Minideutschland fürs Klima

Bürgerräte sind repräsentativ und wollen die Politik beeinflussen: In Berlin hat ein Gremium seine Forderungen den Koalitionären übergeben, um die Erderhitzung einzudämmen – wie zuvor in Glasgow

„Es ist klar, dass das nicht alles umgesetzt wird“

Rabea Koss, Bürgerrat

Von Enno Schöningh

Sie bezeichnen sich als ein „weitestgehend repräsentatives Minideutschland“. Am Mittwoch hat der Bürgerrat Klima, ein aus 160 zufällig ausgewählten Bür­ge­r*in­nen bestehendes Gremium, seine Forderungen an die Parteien der sich bildenden Koalition in Berlin überreicht.
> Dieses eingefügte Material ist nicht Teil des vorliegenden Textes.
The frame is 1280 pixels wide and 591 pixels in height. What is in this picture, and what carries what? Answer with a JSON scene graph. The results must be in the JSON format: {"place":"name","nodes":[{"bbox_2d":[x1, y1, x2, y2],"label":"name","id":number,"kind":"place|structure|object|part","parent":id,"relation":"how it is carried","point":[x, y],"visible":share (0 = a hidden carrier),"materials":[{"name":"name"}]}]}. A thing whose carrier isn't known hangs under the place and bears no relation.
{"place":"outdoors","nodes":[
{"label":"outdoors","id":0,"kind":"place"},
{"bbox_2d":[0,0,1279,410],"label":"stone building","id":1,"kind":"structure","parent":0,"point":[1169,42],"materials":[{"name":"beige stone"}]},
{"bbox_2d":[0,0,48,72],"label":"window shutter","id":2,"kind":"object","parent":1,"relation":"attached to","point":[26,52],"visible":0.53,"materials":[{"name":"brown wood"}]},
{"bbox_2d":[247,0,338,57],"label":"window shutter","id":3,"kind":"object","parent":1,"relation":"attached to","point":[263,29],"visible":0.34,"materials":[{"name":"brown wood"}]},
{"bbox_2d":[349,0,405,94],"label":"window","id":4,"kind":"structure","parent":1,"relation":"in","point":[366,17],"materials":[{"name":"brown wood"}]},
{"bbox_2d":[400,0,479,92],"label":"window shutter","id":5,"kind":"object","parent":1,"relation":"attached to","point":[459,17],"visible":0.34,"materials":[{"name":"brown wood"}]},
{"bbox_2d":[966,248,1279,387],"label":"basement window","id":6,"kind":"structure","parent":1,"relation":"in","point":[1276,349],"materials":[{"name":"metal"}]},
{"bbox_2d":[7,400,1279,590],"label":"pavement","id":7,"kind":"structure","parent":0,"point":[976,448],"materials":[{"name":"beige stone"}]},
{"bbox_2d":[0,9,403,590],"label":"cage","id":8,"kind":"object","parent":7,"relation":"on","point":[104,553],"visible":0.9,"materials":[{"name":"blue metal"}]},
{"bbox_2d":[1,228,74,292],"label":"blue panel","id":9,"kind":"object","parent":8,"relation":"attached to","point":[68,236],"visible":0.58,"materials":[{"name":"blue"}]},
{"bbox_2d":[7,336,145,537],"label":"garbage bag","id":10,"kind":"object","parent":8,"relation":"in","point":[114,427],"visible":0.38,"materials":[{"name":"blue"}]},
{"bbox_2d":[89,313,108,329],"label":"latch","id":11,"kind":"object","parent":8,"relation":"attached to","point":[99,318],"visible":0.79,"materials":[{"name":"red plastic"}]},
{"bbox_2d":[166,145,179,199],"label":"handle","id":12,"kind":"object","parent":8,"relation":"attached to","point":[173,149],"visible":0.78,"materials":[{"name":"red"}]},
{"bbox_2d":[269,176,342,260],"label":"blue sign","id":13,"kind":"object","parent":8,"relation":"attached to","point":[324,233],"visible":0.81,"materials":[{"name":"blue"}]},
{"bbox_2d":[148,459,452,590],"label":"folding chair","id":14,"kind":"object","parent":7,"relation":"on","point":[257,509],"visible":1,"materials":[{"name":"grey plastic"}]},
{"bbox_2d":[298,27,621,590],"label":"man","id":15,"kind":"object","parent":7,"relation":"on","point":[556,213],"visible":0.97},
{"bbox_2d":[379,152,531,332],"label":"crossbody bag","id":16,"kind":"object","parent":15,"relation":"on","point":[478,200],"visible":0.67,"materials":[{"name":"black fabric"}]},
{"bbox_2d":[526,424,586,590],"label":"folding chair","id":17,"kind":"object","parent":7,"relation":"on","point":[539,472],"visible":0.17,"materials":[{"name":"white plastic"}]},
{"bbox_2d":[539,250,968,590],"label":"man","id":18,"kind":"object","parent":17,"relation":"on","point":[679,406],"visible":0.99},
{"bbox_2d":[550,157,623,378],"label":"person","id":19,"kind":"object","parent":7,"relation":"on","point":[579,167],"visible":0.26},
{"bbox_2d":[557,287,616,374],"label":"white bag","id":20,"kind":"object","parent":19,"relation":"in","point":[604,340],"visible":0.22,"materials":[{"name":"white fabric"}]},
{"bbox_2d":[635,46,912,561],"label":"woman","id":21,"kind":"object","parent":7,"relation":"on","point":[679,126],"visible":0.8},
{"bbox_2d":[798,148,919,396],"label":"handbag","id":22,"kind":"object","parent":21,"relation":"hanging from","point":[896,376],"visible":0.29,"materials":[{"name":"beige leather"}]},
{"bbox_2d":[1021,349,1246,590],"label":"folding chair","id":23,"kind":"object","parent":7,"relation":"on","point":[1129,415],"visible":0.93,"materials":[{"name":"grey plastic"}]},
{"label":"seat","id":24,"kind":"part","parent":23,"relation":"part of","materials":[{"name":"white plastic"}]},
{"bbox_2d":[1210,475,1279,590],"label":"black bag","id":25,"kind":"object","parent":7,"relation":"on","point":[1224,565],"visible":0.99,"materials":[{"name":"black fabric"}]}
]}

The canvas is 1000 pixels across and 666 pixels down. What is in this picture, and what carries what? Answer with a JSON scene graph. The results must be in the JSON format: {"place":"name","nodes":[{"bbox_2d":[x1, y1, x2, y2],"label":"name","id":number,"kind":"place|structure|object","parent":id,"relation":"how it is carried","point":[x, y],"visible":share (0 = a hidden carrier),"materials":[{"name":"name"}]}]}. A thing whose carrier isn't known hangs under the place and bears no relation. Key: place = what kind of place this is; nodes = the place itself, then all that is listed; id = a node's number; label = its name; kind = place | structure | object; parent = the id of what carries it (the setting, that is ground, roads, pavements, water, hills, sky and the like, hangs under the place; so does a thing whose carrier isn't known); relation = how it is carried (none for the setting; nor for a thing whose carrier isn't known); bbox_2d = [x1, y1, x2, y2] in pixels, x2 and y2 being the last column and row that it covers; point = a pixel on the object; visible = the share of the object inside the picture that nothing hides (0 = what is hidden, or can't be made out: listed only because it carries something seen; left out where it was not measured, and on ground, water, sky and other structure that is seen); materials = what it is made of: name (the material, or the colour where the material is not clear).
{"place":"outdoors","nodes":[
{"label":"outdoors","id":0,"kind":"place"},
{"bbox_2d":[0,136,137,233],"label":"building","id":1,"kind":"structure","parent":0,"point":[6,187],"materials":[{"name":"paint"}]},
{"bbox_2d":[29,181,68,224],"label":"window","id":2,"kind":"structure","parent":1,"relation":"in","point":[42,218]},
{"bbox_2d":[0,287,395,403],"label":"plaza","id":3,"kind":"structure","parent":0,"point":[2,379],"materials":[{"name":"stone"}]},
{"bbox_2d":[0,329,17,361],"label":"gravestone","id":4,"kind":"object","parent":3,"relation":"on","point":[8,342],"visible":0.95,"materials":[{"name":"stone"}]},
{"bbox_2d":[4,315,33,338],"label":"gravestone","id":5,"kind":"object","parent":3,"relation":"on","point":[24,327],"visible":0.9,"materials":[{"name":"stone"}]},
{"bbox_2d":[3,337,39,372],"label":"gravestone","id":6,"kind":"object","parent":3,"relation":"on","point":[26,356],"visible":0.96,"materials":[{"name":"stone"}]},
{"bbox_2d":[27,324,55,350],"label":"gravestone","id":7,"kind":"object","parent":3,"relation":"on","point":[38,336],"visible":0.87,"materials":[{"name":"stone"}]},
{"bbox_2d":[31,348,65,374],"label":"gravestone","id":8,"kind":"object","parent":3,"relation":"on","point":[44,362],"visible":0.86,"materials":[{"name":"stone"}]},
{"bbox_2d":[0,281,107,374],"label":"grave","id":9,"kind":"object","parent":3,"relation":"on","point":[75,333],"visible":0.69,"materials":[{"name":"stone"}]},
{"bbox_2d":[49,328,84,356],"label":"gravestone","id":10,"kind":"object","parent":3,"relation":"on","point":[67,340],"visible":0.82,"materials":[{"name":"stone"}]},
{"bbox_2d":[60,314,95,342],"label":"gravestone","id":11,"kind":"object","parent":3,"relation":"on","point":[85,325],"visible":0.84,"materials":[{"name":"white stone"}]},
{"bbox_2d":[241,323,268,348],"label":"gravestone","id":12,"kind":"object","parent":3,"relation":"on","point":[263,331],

Im Bürgerrat sitzen Se­nio­r*in­nen, Jugendliche, Hand­wer­ke­r*in­nen oder auch Aka­de­mi­ke­r*in­nen aus ganz Deutschland, auch bezüglich Alter und Wohnort soll die Gruppierung repräsentativ sein. Monatelang haben sie in 12 Onlinesitzungen unter wissenschaftlicher Begleitung über 80 Empfehlungen erarbeitet, damit Deutschland sich in Richtung der Vorgaben des Pariser Klimaschutzabkommens begeben kann. Das Ziel, die Erderhitzung möglichst nicht über 1,5 Grad steigen zu lassen, solle künftig oberste Priorität bei allen politischen Entscheidungen der Ampelkoalition haben.
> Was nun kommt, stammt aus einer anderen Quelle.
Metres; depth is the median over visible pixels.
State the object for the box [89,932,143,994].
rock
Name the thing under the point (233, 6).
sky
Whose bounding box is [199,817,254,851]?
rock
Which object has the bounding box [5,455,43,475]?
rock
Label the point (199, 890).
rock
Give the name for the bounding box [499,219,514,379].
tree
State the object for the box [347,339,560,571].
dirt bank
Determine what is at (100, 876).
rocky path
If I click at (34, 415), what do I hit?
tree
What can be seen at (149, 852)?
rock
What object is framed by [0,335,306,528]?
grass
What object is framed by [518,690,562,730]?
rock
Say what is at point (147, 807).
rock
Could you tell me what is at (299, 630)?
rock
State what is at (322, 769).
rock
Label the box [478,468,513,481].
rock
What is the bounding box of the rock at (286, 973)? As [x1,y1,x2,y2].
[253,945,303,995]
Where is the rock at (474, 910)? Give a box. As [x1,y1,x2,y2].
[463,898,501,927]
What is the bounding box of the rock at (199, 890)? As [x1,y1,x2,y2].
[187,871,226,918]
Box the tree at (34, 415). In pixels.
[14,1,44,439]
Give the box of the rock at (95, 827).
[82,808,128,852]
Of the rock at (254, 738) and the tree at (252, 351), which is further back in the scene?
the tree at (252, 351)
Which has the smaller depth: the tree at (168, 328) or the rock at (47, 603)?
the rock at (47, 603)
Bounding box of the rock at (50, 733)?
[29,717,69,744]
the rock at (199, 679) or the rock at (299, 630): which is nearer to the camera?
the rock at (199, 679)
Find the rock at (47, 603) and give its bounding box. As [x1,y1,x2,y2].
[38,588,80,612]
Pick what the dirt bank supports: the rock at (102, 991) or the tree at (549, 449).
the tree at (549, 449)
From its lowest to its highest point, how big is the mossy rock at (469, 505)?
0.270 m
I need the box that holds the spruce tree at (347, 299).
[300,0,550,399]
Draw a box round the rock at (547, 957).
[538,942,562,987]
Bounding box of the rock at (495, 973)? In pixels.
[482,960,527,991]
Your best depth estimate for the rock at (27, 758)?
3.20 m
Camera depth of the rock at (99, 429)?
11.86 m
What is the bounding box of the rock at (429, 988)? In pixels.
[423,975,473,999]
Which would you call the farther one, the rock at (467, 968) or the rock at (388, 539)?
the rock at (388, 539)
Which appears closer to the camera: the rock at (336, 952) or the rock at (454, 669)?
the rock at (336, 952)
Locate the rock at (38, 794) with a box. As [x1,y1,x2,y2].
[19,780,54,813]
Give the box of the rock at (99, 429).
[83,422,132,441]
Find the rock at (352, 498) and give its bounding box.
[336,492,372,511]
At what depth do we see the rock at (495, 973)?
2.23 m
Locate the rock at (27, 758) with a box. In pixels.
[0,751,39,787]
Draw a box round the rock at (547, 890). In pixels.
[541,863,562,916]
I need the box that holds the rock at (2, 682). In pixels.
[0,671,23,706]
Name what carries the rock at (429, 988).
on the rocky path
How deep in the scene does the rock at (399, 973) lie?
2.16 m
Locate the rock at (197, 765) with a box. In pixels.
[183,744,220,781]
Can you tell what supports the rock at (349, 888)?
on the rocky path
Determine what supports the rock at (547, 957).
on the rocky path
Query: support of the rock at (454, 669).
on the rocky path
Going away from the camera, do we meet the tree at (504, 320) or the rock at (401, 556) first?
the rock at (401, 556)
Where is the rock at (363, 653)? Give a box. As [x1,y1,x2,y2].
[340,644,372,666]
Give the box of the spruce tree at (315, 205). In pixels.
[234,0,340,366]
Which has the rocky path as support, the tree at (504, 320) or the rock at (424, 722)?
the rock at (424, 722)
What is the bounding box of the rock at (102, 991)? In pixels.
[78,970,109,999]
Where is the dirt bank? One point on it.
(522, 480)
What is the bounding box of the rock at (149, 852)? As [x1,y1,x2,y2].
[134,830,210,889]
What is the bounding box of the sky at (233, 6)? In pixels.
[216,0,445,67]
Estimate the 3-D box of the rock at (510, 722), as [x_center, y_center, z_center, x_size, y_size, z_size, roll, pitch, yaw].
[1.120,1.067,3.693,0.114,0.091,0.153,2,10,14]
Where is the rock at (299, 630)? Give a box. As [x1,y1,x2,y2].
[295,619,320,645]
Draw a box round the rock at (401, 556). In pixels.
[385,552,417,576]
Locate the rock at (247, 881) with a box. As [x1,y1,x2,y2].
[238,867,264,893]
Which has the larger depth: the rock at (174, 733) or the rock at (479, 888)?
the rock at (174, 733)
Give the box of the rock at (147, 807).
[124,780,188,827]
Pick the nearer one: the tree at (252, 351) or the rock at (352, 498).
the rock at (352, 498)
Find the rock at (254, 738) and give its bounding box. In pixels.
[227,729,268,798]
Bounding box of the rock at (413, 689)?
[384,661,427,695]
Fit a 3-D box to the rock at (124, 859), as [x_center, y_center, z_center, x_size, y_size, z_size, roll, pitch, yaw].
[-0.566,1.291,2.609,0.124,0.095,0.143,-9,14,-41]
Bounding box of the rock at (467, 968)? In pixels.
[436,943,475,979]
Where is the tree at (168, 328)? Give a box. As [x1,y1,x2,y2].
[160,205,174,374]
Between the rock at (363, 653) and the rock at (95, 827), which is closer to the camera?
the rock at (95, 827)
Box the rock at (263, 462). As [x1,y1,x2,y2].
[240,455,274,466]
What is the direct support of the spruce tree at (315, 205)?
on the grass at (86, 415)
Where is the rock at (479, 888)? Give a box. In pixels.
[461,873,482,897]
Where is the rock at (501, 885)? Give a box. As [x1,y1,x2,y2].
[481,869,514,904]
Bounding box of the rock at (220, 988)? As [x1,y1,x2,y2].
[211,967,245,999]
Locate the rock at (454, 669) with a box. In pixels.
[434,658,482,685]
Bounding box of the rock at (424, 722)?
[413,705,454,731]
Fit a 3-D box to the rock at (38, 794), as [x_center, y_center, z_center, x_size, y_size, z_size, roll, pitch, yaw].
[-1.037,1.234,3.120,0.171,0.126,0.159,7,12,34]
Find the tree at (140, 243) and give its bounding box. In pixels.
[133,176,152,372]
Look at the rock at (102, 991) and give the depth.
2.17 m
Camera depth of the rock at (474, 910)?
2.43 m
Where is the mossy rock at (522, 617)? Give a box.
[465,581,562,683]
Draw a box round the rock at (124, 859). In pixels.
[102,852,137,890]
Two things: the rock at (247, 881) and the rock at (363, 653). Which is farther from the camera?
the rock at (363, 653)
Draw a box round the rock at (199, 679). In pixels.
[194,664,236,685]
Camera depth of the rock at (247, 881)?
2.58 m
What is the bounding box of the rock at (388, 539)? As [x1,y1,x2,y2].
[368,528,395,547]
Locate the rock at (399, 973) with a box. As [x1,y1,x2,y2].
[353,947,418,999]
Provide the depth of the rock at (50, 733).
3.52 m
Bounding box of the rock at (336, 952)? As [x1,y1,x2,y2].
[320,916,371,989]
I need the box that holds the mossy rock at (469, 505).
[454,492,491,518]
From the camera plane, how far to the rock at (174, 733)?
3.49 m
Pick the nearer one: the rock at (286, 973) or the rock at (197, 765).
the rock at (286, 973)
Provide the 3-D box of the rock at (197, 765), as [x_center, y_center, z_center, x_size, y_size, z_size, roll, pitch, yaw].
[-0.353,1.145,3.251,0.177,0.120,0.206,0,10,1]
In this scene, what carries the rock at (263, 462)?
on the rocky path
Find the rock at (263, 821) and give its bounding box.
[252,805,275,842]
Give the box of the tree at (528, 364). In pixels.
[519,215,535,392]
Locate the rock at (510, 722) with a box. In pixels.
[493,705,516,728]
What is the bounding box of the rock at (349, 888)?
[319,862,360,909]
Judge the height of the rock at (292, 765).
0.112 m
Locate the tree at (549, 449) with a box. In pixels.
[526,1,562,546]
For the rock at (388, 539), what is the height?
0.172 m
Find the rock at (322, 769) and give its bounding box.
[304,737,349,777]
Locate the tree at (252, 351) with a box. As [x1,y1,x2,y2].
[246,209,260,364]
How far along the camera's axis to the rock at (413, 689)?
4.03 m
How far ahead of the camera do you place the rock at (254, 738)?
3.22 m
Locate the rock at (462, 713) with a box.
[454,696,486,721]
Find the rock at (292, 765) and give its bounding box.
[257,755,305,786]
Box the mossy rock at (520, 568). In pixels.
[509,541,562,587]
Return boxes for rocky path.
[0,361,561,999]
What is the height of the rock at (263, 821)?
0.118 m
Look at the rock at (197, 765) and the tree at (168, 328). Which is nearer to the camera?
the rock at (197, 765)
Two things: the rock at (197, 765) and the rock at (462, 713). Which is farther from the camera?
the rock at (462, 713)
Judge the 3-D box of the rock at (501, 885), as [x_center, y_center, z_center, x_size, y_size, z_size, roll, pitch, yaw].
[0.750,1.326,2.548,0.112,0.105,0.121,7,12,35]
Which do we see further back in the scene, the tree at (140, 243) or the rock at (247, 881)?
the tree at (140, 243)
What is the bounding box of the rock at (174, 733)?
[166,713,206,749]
Der Rat fordert 120 Stundenkilometer Tempolimit auf Autobahnen und 80 auf Landstraßen und 100 Prozent Ökostrom bis 2035. Oder dass 2 Prozent der Landesfläche für Windparks reserviert werden sollen. Außerdem wird gefordert, dass ein CO2-Preis als „verbindliches Instrument“ sozial ausgestaltet sein muss. Weiter, dass die Infrastruktur für Fahrräder massiv ausgebaut und der ÖPNV verbessert und günstiger wird. Autos mit Verbrennermotor sollen spätestens im Jahr 2030 nicht mehr zugelassen werden.

Schirmherr der von einem Verein organisierten und von Stiftungen finanzierten Aktion ist der ehemalige Bundespräsident Horst Köhler. „Das Ergebnis sendet ein klares Signal an die Politik: Unterschätzt die Bürger nicht!“, hatte Köhler gesagt.

„Wir wissen, dass sich die Empfehlungen angeschaut werden, und werden sehen, welche davon es schaffen“, sagt Bürgerratssprecherin Rabea Koss. Die Strategie für den Fall, dass die Vorgaben von der neuen Koalition nicht umgesetzt werden, sei, die kommende Regierung erneut an das 1,5-Grad-Ziel zu erinnern. Doch Koss zeigt sich auch realistisch: Es sei „klar, dass das nicht alles umgesetzt wird“.

Bereits am Montag hatte das internationale Pendant zum deutschen Bürgerrat seine Forderungen im zivilgesellschaftlichen Bereich der UN-Klimakonferenz in Glasgow präsentiert. Die Global Assembly, 100 zufällig ausgesuchte Menschen aus aller Welt, hatten ebenfalls zuvor debattiert, wie die Menschheit die Erde bewohnbar halten kann. Hinter der Vereinigung stecken NGOs, die Vereinten Nationen und einige Regierungen, allen voran Großbritannien.

Die 100 Personen waren in einem mehrstufigen Prozess ausgelost worden. Erst wurden verschiedene Orte festgelegt, die gut über die Welt verteilt liegen. Dann machten sich die In­itia­to­r*in­nen dort nach potenziellen Teil­neh­me­r*in­nen auf die Suche, innerhalb dieser Gruppen entschied das Los.

Neben einem Bekenntnis zum 1,5-Grad-Ziel betont ihre Erklärung vor allem die Kritik an den globalen klimapolitischen Machtverhältnissen. In Artikel 3i werfen die Teilnehmenden den Veranstaltern der Klimakonferenz vor, dass mächtige Staaten und Unternehmen einen unverhältnismäßig hohen Einfluss auf globale klimapolitische Entscheidungsprozesse hätten.

Bür­ge­r:in­nen­rä­te werden weltweit zunehmend als Partizipationsinstrument eingesetzt. Horst Köhler sieht den deutschen Rat als ein „Zeichen gegen die Resignation“. Auch in Großbritannien, Frankreich und Irland gab es bereits Bür­ge­r*in­nen­rä­te zum Klimawandel. Auch sie empfahlen den Regierungen eine progressivere Politik. Umgesetzt wurden die Empfehlungen allerdings selten komplett, denn verbindlich sind die Ergebnisse der Räte nicht.